● **課題 A**
記録の先頭の行から「dist [-0.002463, 0.000725]」を含む行までを、両端の行も含めてそのまま繰り返してください。画像は答えに入れないでください。

-*-*-

2023年10月号に正露丸が商標、ブランドとして保護されるかどうか詳しく紹介されていた。この正露丸は大正時代の「クレオソートを主剤とする胃腸丸薬」、下痢止めで知られている。T社の正露丸の商標の使用について独占的立場を保護するための訴えがされた。正露丸について大きく市場を占有するT社は商標を持っていて、1954年と2005年の2回にわたって商標の侵害を主張した。しかし、裁判になり、1回目で地裁は原告T社の主張をは認めたが、高等裁判所は斥けて一般名称という扱いとした。上告し最高裁でも確定した。商標の権利はT社にまだ残っているが、ブランドとして権利はない状態になっている。2005年は「正露丸」のパッケージの商標を侵害しているということで争ったが2回目も裁判では負けてしまった。この2回目の裁判で「知的財産権」で商標について、市場でのアンケートを判断材料としていることを知った。2回調査を実施して証明しようと試みたが、2回とも調査方法などの観点から証拠として採用されず、パッケージの「正露丸」が類似していることで権利を侵害したことにはならなかった。

「テフロン調査」と「サーモス調査」

このときに行われたのが日本国内で行われた「テフロン調査」である。(こんな調査があるのかと、初めて知った。なかなか面白い名前がついている。)アメリカのデュポン社が権利を有するフッ素樹脂加工のことを「テフロン加工」と呼ばれている。これが広く普及したため、この商標が市場で一般名称として扱われている。このことから、商標がブランドとして扱われているかどうか調査するのこう呼んでいる。テフロンのように広く使われている名称は多くある。例えば、「セロテープ」「ホチキス」「ポストイット」「ヤクルト」「メンソレータム」などがあたる。この裁判ではテフロン調査を行い、T社の商標がブランド名として認知されているかアンケートで調べられたのだ。「「テフロン」はブランドの名称でしょうか」というような質問が市場で調査されました。

正露丸のケースでは裁判所に証拠として採用されなく、T社の権利は認められず敗訴してしまった。ブランドとして多くの市場を占有するから、商標として保護されるかというと、そうではないことだった。私にとっては、とても興味深い展開だ。

-*-*-

● **課題 B**
正露丸の商標をめぐる文章のうち、「2023年10月号に正露丸が」という語句から「害したことにはならなかった。」という語句までを、一字も変えずに書き写してください。

● **資料**
-*-*-

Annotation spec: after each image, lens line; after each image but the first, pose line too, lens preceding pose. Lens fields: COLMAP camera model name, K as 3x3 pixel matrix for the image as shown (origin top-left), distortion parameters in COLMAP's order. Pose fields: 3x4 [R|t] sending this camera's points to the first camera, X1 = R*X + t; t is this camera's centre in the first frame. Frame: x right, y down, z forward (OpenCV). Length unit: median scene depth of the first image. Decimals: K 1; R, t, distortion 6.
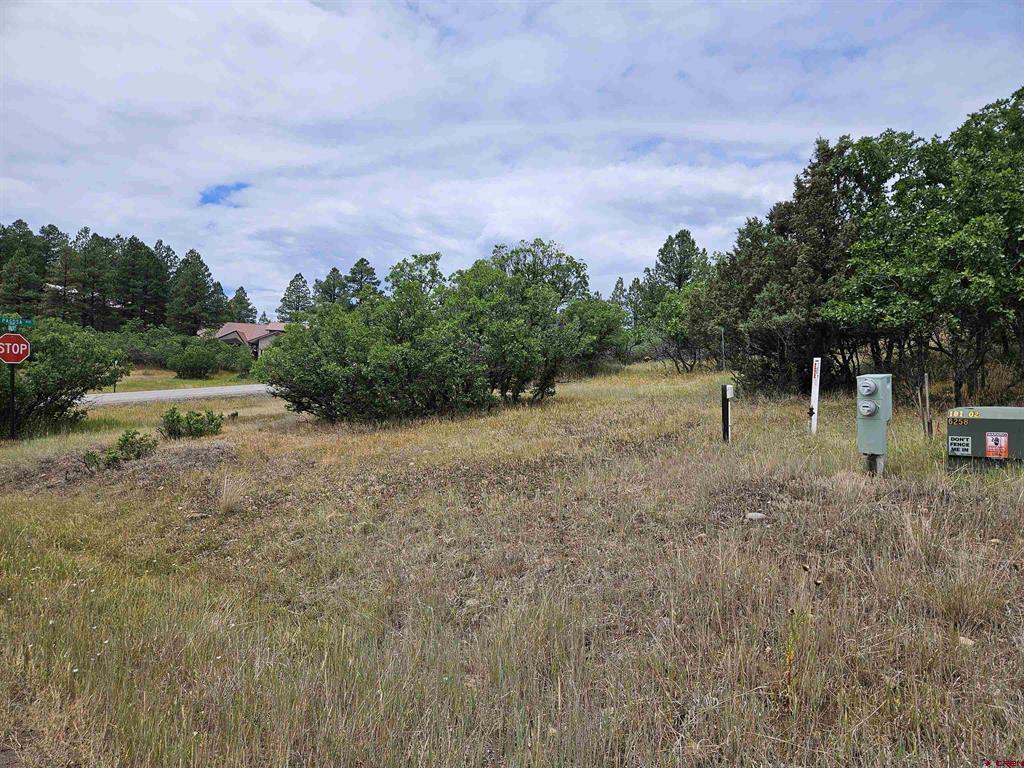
lens RADIAL K [[676.6, 0, 512.0], [0, 676.6, 384.0], [0, 0, 1]] dist [0.073645, -0.061324]
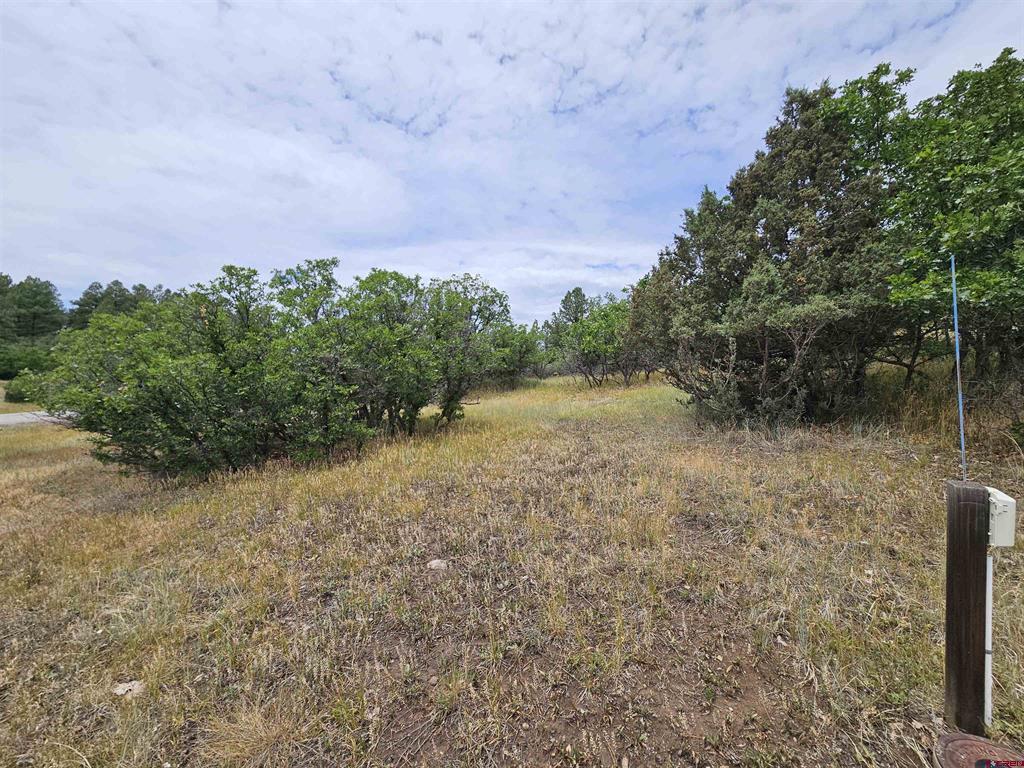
lens RADIAL K [[416.6, 0, 518.7], [0, 416.6, 380.2], [0, 0, 1]] dist [-0.002463, 0.000725]
pose [[0.993252, -0.008738, 0.115644, 0.042241], [0.011473, 0.999669, -0.023014, -0.011270], [-0.115404, 0.024185, 0.993024, 0.275182]]
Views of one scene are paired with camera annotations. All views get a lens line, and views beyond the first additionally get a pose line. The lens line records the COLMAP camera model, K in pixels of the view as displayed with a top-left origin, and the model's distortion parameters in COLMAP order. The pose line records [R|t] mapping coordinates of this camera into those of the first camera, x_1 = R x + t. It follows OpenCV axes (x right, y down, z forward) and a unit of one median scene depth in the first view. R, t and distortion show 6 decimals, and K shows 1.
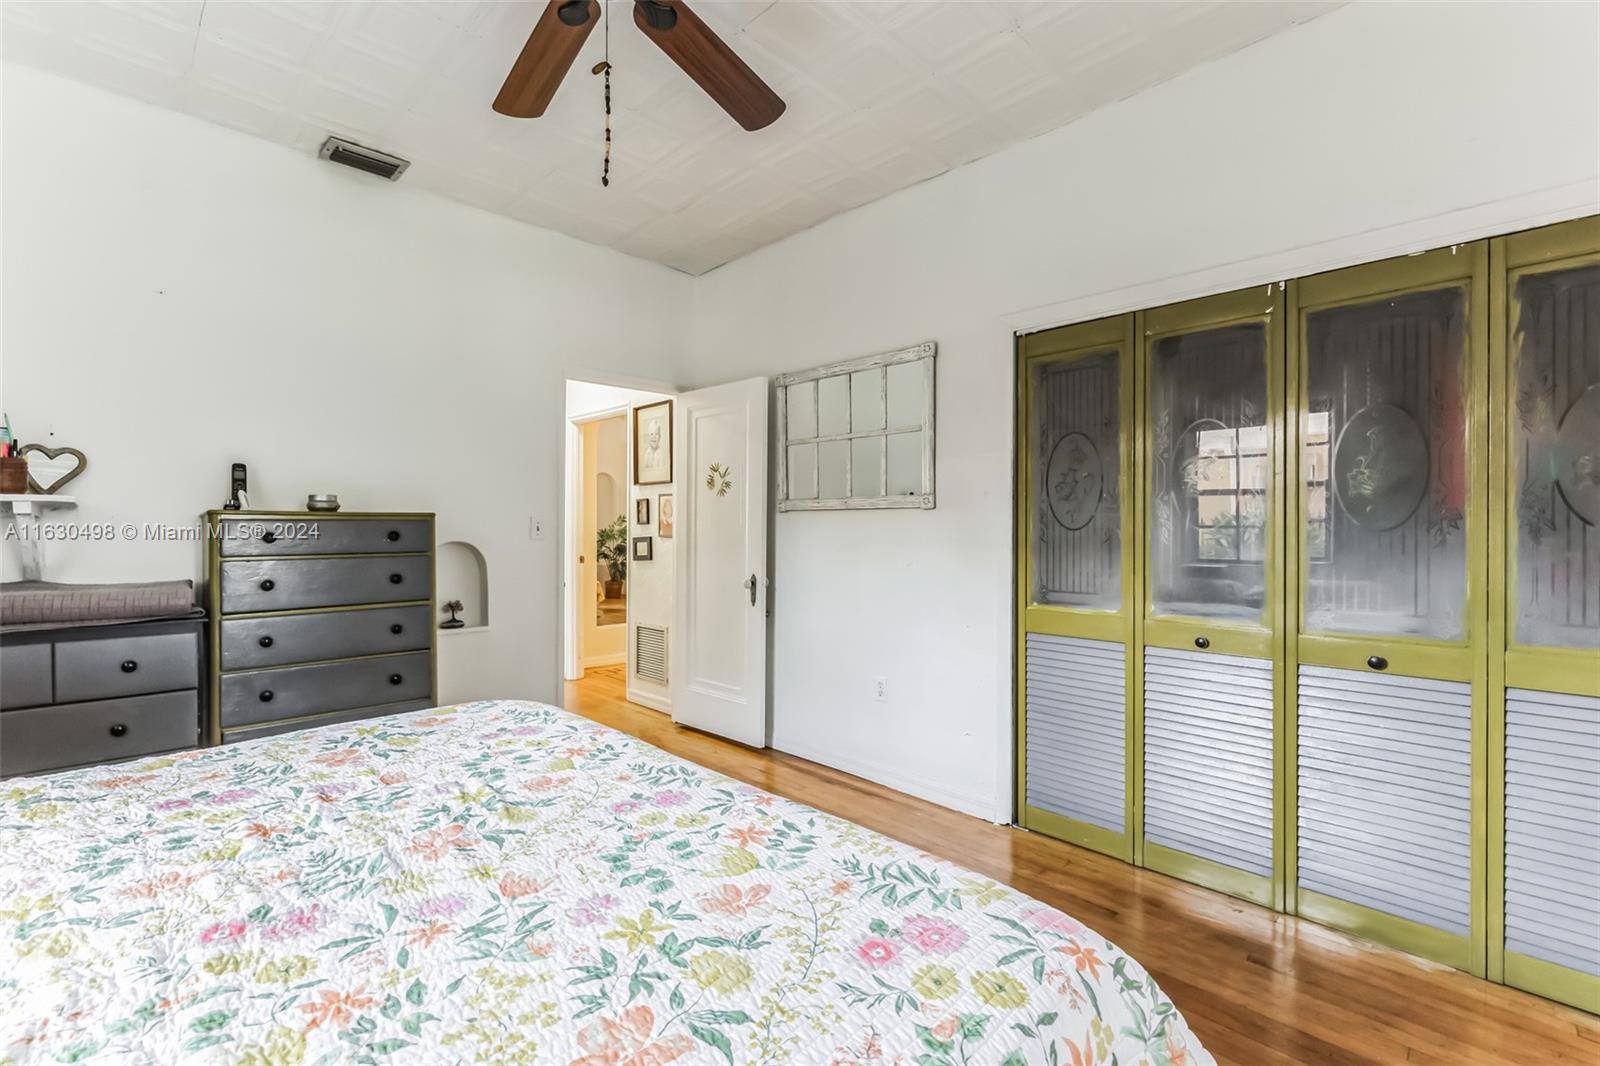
lens RADIAL K [[688.9, 0, 797.1], [0, 688.9, 531.4], [0, 0, 1]] dist [-0.001265, 0.000844]
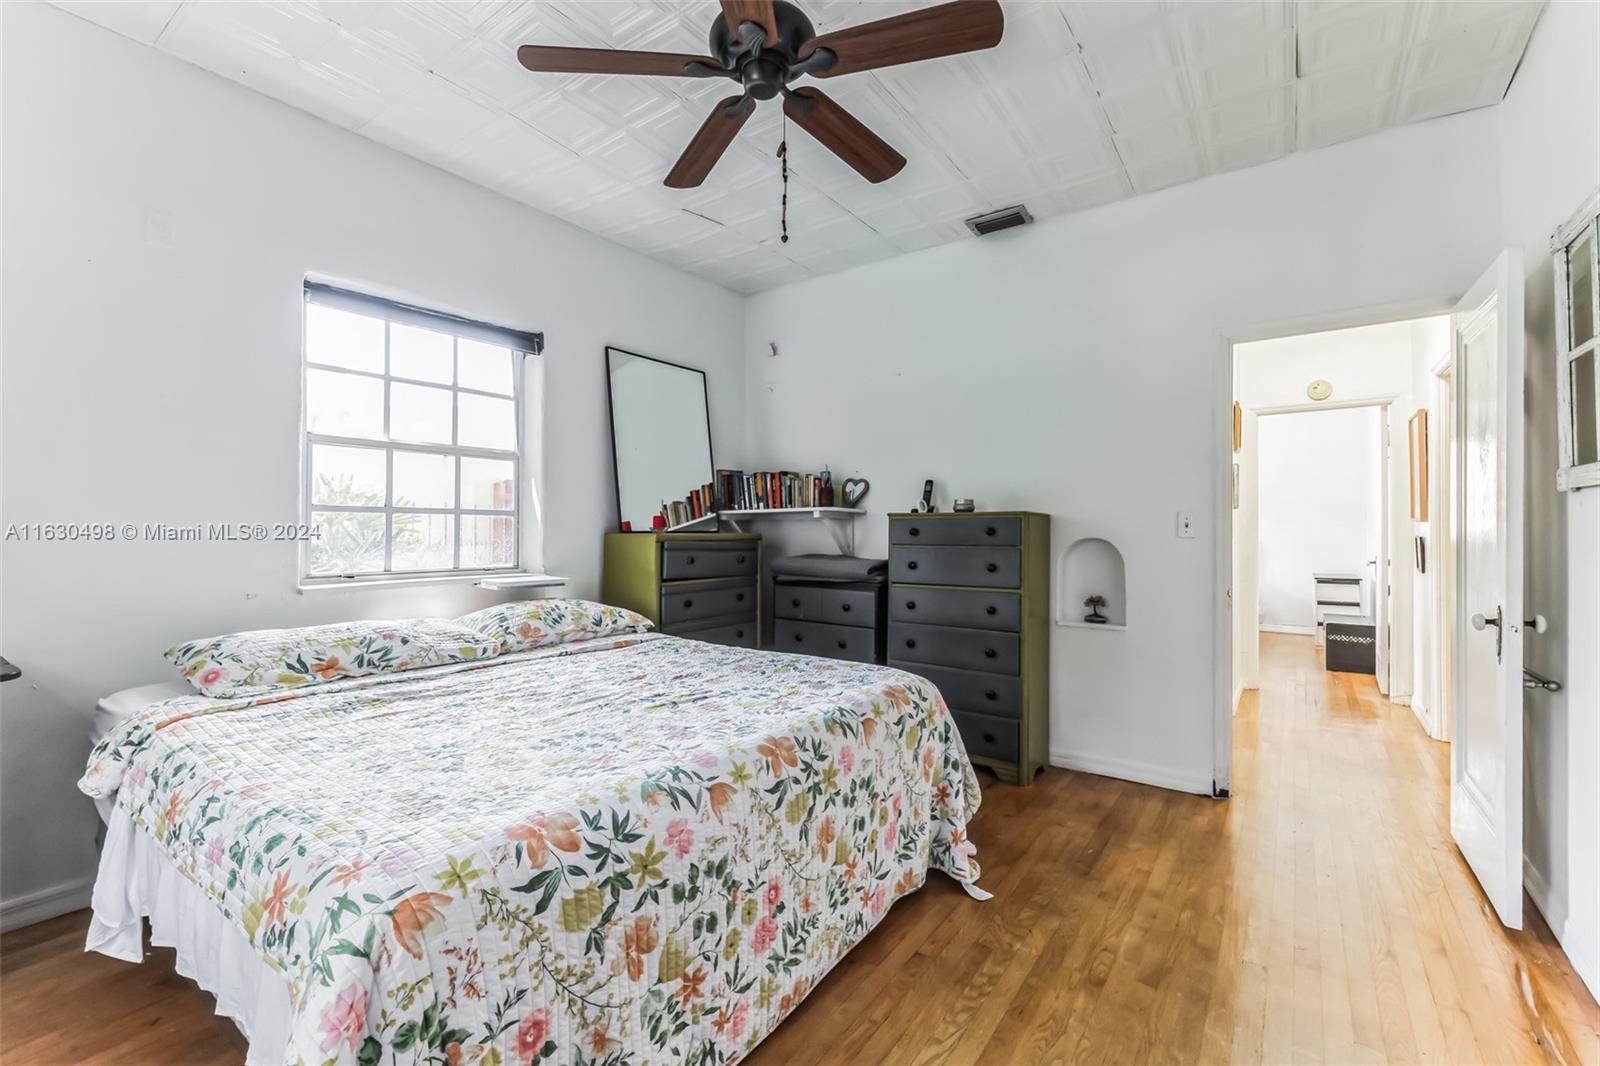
lens RADIAL K [[688.9, 0, 801.1], [0, 688.9, 525.5], [0, 0, 1]] dist [-0.001265, 0.000844]
pose [[0.173927, -0.000469, -0.984758, 0.617292], [-0.005829, 0.999982, -0.001505, -0.000891], [0.984741, 0.006002, 0.173921, 0.550018]]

-*-*-

● **解答例 A**
Annotation spec: after each image, lens line; after each image but the first, pose line too, lens preceding pose. Lens fields: COLMAP camera model name, K as 3x3 pixel matrix for the image as shown (origin top-left), distortion parameters in COLMAP's order. Pose fields: 3x4 [R|t] sending this camera's points to the first camera, X1 = R*X + t; t is this camera's centre in the first frame. Frame: x right, y down, z forward (OpenCV). Length unit: median scene depth of the first image. Decimals: K 1; R, t, distortion 6.
lens RADIAL K [[676.6, 0, 512.0], [0, 676.6, 384.0], [0, 0, 1]] dist [0.073645, -0.061324]
lens RADIAL K [[416.6, 0, 518.7], [0, 416.6, 380.2], [0, 0, 1]] dist [-0.002463, 0.000725]

● **解答例 B**
2023年10月号に正露丸が商標、ブランドとして保護されるかどうか詳しく紹介されていた。この正露丸は大正時代の「クレオソートを主剤とする胃腸丸薬」、下痢止めで知られている。T社の正露丸の商標の使用について独占的立場を保護するための訴えがされた。正露丸について大きく市場を占有するT社は商標を持っていて、1954年と2005年の2回にわたって商標の侵害を主張した。しかし、裁判になり、1回目で地裁は原告T社の主張をは認めたが、高等裁判所は斥けて一般名称という扱いとした。上告し最高裁でも確定した。商標の権利はT社にまだ残っているが、ブランドとして権利はない状態になっている。2005年は「正露丸」のパッケージの商標を侵害しているということで争ったが2回目も裁判では負けてしまった。この2回目の裁判で「知的財産権」で商標について、市場でのアンケートを判断材料としていることを知った。2回調査を実施して証明しようと試みたが、2回とも調査方法などの観点から証拠として採用されず、パッケージの「正露丸」が類似していることで権利を侵害したことにはならなかった。